◆ **Problem to work on**: Would you transcribe each entry precisely as it stands, setting aside any images?

◆ **Source data**:
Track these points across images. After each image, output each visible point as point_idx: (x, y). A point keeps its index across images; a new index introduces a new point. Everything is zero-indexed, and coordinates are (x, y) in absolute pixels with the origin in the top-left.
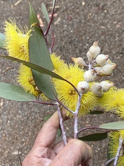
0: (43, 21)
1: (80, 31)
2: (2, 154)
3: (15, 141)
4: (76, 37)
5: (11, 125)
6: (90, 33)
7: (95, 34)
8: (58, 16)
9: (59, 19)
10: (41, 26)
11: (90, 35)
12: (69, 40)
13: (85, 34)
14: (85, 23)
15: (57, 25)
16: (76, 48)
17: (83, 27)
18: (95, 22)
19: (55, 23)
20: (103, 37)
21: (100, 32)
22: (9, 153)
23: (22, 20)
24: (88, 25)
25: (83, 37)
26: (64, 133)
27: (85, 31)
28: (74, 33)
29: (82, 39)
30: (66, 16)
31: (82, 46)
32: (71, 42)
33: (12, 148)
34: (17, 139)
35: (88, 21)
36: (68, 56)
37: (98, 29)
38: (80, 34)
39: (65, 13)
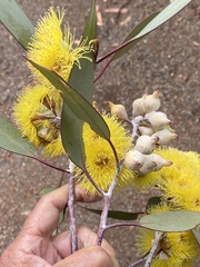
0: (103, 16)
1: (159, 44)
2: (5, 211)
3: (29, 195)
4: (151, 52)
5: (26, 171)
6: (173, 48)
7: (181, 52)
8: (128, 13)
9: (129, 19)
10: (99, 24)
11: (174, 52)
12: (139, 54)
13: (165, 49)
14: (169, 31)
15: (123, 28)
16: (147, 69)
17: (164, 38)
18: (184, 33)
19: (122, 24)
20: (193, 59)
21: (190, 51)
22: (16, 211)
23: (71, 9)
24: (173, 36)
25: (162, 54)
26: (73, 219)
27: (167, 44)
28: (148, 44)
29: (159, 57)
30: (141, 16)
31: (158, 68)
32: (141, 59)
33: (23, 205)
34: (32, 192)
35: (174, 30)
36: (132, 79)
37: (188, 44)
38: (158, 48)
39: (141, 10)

◆ **Task result**:
Track these points across images. After each image, output each visible point as point_idx: (x, y). A point keeps its index across images; a new index introduces a new point. Everything is zero-indexed, and coordinates are (x, y) in absolute pixels with the origin in the top-left.
0: (43, 21)
1: (80, 31)
2: (2, 154)
3: (15, 141)
4: (76, 37)
5: (11, 125)
6: (90, 33)
7: (95, 34)
8: (58, 16)
9: (59, 19)
10: (41, 26)
11: (90, 35)
12: (69, 40)
13: (85, 34)
14: (85, 23)
15: (57, 25)
16: (76, 48)
17: (83, 27)
18: (95, 22)
19: (55, 23)
20: (103, 37)
21: (100, 32)
22: (9, 153)
23: (22, 20)
24: (88, 25)
25: (83, 37)
26: (64, 133)
27: (85, 31)
28: (74, 33)
29: (82, 39)
30: (66, 16)
31: (82, 46)
32: (71, 42)
33: (12, 148)
34: (17, 139)
35: (88, 21)
36: (68, 56)
37: (98, 29)
38: (80, 34)
39: (65, 13)
0: (103, 16)
1: (159, 44)
2: (5, 211)
3: (29, 195)
4: (151, 52)
5: (26, 171)
6: (173, 48)
7: (181, 52)
8: (128, 13)
9: (129, 19)
10: (99, 24)
11: (174, 52)
12: (139, 54)
13: (165, 49)
14: (169, 31)
15: (123, 28)
16: (147, 69)
17: (164, 38)
18: (184, 33)
19: (122, 24)
20: (193, 59)
21: (190, 51)
22: (16, 211)
23: (71, 9)
24: (173, 36)
25: (162, 54)
26: (73, 219)
27: (167, 44)
28: (148, 44)
29: (159, 57)
30: (141, 16)
31: (158, 68)
32: (141, 59)
33: (23, 205)
34: (32, 192)
35: (174, 30)
36: (132, 79)
37: (188, 44)
38: (158, 48)
39: (141, 10)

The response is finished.